The paper tackles the problem of multilingual word sense disambiguation (MWSD) by proposing a system that builds unified sense representations across languages using BabelNet, transferring annotations from resource-rich to resource-poor languages to address annotation scarcity. Evaluations on SemEval-13 and SemEval-15 datasets demonstrate its effectiveness, though no specific performance numbers are provided.
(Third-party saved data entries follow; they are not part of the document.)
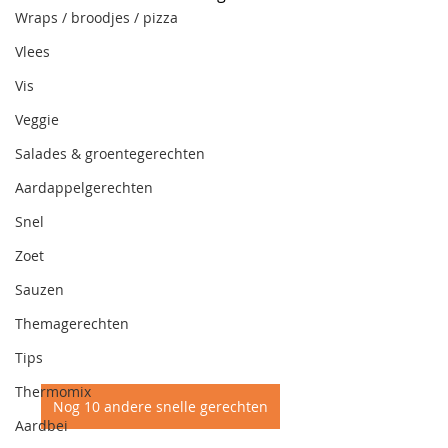
Wraps / broodjes / pizza
Vlees
Vis
Veggie
Salades & groentegerechten
Aardappelgerechten
Snel
Zoet
Sauzen
Themagerechten
Tips
Thermomix
Nog 10 andere snelle gerechten
Aardbei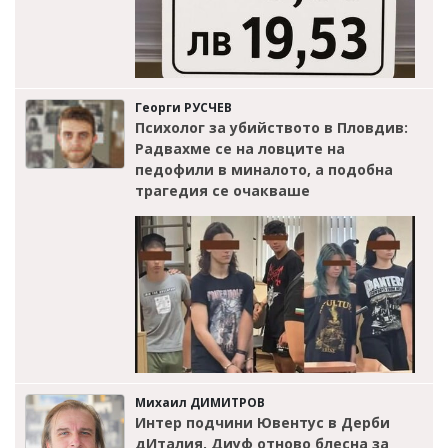
Георги РУСЧЕВ
Психолог за убийството в Пловдив:
Радвахме се на ловците на
педофили в миналото, а подобна
трагедия се очакваше
Михаил ДИМИТРОВ
Интер подчини Ювентус в Дерби
дИталия, Диуф отново блесна за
As a key natural language processing (NLP) task, word sense disambiguation (WSD) evaluates how well NLP models can understand the lexical semantics of words under specific contexts. Benefited from the large-scale annotation, current WSD systems have achieved impressive performances in English by combining supervised learning with lexical knowledge. However, such success is hard to be replicated in other languages, where we only have limited annotations.In this paper, based on the multilingual lexicon BabelNet describing the same set of concepts across languages, we propose building knowledge and supervised-based Multilingual Word Sense Disambiguation (MWSD) systems. We build unified sense representations for multiple languages and address the annotation scarcity problem for MWSD by transferring annotations from rich-sourced languages to poorer ones. With the unified sense representations, annotations from multiple languages can be jointly trained to benefit the MWSD tasks. Evaluations of SemEval-13 and SemEval-15 datasets demonstrate the effectiveness of our methodology.